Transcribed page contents
-----
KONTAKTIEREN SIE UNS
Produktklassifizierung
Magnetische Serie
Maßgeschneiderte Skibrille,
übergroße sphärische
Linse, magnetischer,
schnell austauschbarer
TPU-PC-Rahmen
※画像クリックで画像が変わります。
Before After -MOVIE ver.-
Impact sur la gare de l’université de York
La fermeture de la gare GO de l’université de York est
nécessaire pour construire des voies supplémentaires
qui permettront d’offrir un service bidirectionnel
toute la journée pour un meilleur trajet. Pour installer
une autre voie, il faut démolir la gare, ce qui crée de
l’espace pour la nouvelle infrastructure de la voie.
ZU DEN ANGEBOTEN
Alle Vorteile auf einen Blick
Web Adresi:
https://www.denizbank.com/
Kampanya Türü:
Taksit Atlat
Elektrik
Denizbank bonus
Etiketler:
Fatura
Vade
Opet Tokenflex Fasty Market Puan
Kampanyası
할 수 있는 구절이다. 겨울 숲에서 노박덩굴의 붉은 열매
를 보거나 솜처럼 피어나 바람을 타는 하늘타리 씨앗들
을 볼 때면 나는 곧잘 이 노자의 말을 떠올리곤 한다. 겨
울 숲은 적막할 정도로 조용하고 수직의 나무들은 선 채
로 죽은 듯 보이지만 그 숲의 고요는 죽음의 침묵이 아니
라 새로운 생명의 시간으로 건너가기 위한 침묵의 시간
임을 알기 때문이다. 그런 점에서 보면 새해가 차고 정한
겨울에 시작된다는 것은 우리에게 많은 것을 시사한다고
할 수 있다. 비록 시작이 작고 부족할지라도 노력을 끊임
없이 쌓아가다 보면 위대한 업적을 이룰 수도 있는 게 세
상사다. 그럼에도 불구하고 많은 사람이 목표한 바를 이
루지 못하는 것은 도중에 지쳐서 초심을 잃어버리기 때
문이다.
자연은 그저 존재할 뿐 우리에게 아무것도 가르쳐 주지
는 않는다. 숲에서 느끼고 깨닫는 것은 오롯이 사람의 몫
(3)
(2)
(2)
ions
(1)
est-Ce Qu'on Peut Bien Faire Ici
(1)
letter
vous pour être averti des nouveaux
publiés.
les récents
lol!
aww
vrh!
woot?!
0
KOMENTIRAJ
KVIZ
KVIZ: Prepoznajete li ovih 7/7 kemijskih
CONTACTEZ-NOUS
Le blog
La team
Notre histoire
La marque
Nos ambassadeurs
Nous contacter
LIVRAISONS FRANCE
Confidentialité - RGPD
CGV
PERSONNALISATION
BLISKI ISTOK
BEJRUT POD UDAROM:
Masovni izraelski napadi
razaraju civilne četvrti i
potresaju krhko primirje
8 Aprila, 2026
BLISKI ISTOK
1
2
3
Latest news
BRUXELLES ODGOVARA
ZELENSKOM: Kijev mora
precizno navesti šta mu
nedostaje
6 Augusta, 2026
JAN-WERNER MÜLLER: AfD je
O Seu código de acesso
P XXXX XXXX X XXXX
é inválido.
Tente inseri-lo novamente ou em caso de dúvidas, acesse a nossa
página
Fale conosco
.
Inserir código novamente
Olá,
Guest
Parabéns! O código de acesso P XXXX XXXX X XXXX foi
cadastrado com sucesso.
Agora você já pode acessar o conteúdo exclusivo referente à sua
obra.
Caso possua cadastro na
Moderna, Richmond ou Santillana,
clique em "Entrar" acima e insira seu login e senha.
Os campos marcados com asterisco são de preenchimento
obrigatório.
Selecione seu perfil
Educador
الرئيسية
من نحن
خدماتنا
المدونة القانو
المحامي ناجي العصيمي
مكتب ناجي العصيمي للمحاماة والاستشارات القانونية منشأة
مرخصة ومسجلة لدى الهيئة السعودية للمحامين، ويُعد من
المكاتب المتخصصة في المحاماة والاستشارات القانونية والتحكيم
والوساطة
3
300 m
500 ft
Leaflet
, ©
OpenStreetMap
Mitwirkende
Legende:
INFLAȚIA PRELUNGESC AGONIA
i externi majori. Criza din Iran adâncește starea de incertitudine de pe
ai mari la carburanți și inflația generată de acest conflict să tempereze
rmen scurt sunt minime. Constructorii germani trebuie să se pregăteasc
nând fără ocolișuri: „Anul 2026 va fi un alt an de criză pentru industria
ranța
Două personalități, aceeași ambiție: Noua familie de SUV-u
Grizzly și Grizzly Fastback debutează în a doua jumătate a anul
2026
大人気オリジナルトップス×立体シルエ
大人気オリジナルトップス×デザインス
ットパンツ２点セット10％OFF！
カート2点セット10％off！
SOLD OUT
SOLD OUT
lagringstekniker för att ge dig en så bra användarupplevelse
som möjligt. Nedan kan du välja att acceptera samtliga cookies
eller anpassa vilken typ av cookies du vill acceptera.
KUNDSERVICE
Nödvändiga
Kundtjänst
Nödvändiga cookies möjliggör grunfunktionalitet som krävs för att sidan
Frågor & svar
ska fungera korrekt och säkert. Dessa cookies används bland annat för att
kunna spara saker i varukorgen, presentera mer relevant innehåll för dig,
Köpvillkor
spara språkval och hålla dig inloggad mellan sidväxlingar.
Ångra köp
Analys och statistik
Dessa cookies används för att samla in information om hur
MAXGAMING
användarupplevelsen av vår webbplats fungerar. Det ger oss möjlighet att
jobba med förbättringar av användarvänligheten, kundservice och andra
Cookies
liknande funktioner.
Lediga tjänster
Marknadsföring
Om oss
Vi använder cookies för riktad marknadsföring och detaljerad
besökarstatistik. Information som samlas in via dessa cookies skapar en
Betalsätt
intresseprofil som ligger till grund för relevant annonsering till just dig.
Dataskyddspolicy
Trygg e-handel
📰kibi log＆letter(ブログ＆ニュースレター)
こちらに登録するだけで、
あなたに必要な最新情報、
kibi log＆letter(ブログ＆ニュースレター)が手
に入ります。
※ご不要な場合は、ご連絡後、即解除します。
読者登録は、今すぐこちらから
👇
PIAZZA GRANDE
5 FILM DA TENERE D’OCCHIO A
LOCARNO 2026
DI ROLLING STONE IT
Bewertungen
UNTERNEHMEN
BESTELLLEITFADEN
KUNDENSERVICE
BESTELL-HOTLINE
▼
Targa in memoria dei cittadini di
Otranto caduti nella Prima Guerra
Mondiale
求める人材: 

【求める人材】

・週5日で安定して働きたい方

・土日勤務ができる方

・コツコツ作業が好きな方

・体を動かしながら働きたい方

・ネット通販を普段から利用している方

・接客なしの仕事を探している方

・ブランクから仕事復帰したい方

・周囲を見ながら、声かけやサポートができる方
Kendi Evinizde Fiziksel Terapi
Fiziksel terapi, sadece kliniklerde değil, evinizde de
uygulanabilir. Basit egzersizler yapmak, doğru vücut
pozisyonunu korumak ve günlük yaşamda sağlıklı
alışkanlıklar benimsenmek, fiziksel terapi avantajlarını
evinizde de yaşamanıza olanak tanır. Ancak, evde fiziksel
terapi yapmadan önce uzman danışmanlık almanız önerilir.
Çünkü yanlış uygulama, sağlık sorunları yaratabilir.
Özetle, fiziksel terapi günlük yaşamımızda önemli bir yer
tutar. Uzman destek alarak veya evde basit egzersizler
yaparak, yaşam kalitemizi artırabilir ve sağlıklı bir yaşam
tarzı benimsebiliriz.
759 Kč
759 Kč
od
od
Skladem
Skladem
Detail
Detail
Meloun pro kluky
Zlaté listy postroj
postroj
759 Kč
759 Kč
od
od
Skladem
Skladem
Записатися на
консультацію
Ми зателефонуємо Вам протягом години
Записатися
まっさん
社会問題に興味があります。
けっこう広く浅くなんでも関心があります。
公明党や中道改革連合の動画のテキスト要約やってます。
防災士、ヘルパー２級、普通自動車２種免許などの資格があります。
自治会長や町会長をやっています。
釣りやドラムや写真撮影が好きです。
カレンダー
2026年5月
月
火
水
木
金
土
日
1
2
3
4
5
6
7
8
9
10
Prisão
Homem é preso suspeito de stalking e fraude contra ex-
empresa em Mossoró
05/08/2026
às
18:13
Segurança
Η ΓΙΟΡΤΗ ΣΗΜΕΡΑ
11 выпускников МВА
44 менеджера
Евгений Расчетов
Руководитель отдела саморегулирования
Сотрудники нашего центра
-----
§ ASSIGNMENT: Write out, from the lines above, only those from the line with "https://www.denizbank.com/" to the line with "O Seu código de acesso", exactly as given, including the first and the last.

§ ANSWER TO THIS TASK:
https://www.denizbank.com/
Kampanya Türü:
Taksit Atlat
Elektrik
Denizbank bonus
Etiketler:
Fatura
Vade
Opet Tokenflex Fasty Market Puan
Kampanyası
할 수 있는 구절이다. 겨울 숲에서 노박덩굴의 붉은 열매
를 보거나 솜처럼 피어나 바람을 타는 하늘타리 씨앗들
을 볼 때면 나는 곧잘 이 노자의 말을 떠올리곤 한다. 겨
울 숲은 적막할 정도로 조용하고 수직의 나무들은 선 채
로 죽은 듯 보이지만 그 숲의 고요는 죽음의 침묵이 아니
라 새로운 생명의 시간으로 건너가기 위한 침묵의 시간
임을 알기 때문이다. 그런 점에서 보면 새해가 차고 정한
겨울에 시작된다는 것은 우리에게 많은 것을 시사한다고
할 수 있다. 비록 시작이 작고 부족할지라도 노력을 끊임
없이 쌓아가다 보면 위대한 업적을 이룰 수도 있는 게 세
상사다. 그럼에도 불구하고 많은 사람이 목표한 바를 이
루지 못하는 것은 도중에 지쳐서 초심을 잃어버리기 때
문이다.
자연은 그저 존재할 뿐 우리에게 아무것도 가르쳐 주지
는 않는다. 숲에서 느끼고 깨닫는 것은 오롯이 사람의 몫
(3)
(2)
(2)
ions
(1)
est-Ce Qu'on Peut Bien Faire Ici
(1)
letter
vous pour être averti des nouveaux
publiés.
les récents
lol!
aww
vrh!
woot?!
0
KOMENTIRAJ
KVIZ
KVIZ: Prepoznajete li ovih 7/7 kemijskih
CONTACTEZ-NOUS
Le blog
La team
Notre histoire
La marque
Nos ambassadeurs
Nous contacter
LIVRAISONS FRANCE
Confidentialité - RGPD
CGV
PERSONNALISATION
BLISKI ISTOK
BEJRUT POD UDAROM:
Masovni izraelski napadi
razaraju civilne četvrti i
potresaju krhko primirje
8 Aprila, 2026
BLISKI ISTOK
1
2
3
Latest news
BRUXELLES ODGOVARA
ZELENSKOM: Kijev mora
precizno navesti šta mu
nedostaje
6 Augusta, 2026
JAN-WERNER MÜLLER: AfD je
O Seu código de acesso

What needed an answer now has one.